FIG. 10 shows a state in which the nitride film 30 is grown through the contact portion 35 to form the field oxide film 80. The site having the oxide film 60 and the field oxide film 80 are grown. The portions where the portions meet each other are marked as the portions A where the burj's big is prevented, and the field oxide film 80 is accurately formed without a step.

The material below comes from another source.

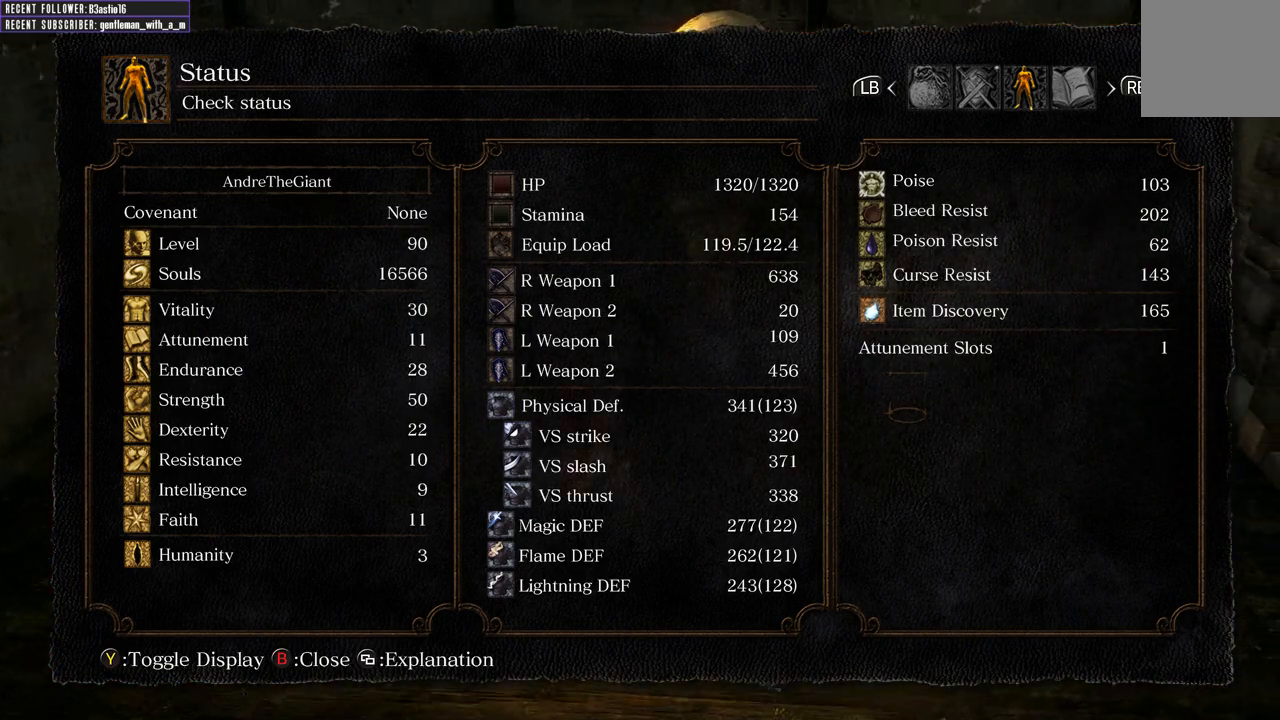
{"buttons": ["B"], "left_stick": "up", "right_stick": "center", "events": [[67, "B", "up"], [350, "left_stick", "up"], [467, "B", "down"]]}
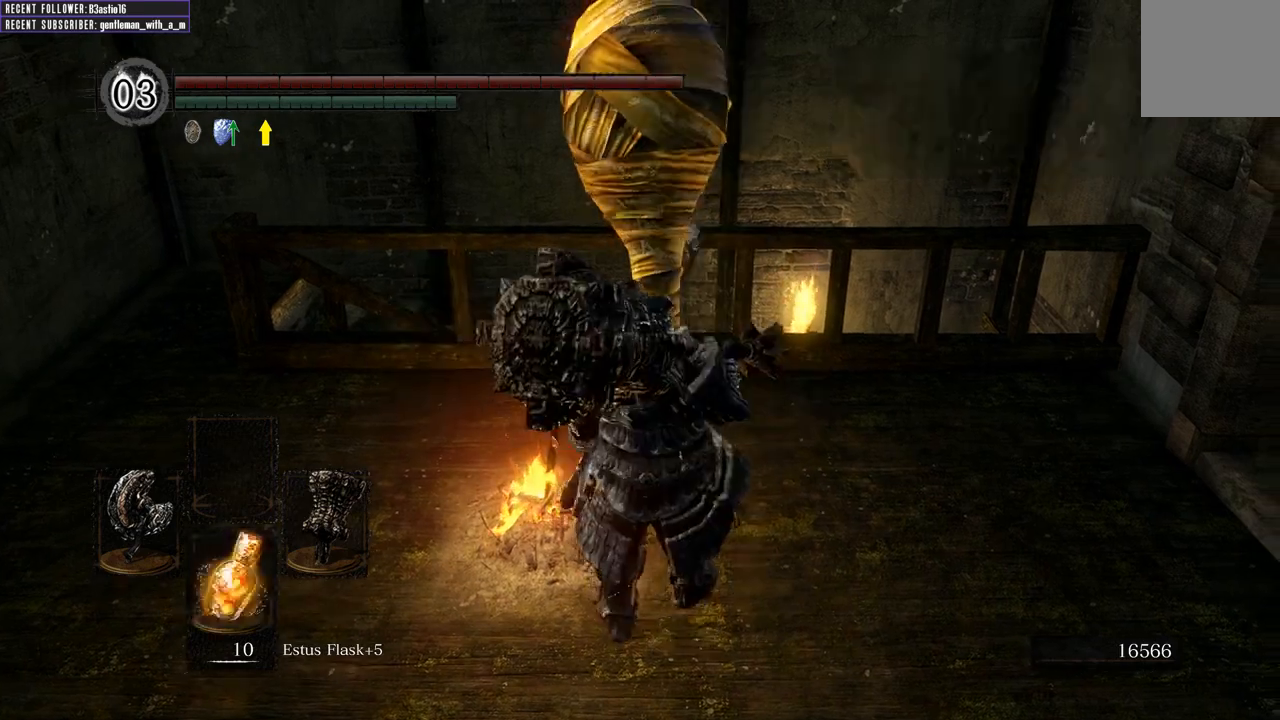
{"buttons": ["A"], "left_stick": "center", "right_stick": "center", "events": [[83, "B", "up"], [117, "left_stick", "center"], [267, "left_stick", "up-left"], [383, "A", "down"], [433, "left_stick", "center"]]}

Therefore, as described above, when the field oxide film forming method of the semiconductor device according to the present invention is used, a trench is etched to the semiconductor substrate to form a narrow device isolation region, and the trench is subjected to a chemical mechanical polishing process. After the oxide film is formed, the nitride film is exposed by etching and the oxide film is grown to form a field oxide film of the device isolation region. Thus, the burrs big is eliminated and the area of the device isolation region is reduced to increase the area of the active region. It is a very useful and effective invention for improving the properties.

Claims (4)

Sequentially depositing an oxide film and a nitride film on a semiconductor substrate; Stacking the photoresist film in a wide area of the device isolation region after the step, and not stacking the photoresist film in the narrow region of the device isolation region; Etching the nitride film and the oxide film in a narrow region of the device isolation region after the step and etching the exposed semiconductor substrate to form a trench; After the step of implanting ions into the trench, removing the photoresist film in the wide region of the device isolation region, and then depositing an oxide film on the trench and other front surfaces and removing the oxide film of the remaining portions except the oxide film in the trench; Stacking a photoresist film on an oxide film in a narrow region of the device isolation region after the step, and etching a nitride film in a wide region of the device isolation region to form a contact region; And implanting ions into the contact portion after the step, thereby growing an oxide film through the contact portion to form a field oxide film. The method of claim 1, wherein the ion implanted into the trench is a Boron ion. The method of claim 1, wherein the oxide film formed in the trench is deposited by chemical vapor deposition. The method of forming a field oxide film of a semiconductor device according to claim 1, wherein the oxide film deposited on the entire surface of the nitride film other than the stop trench is removed by chemical mechanical polishing.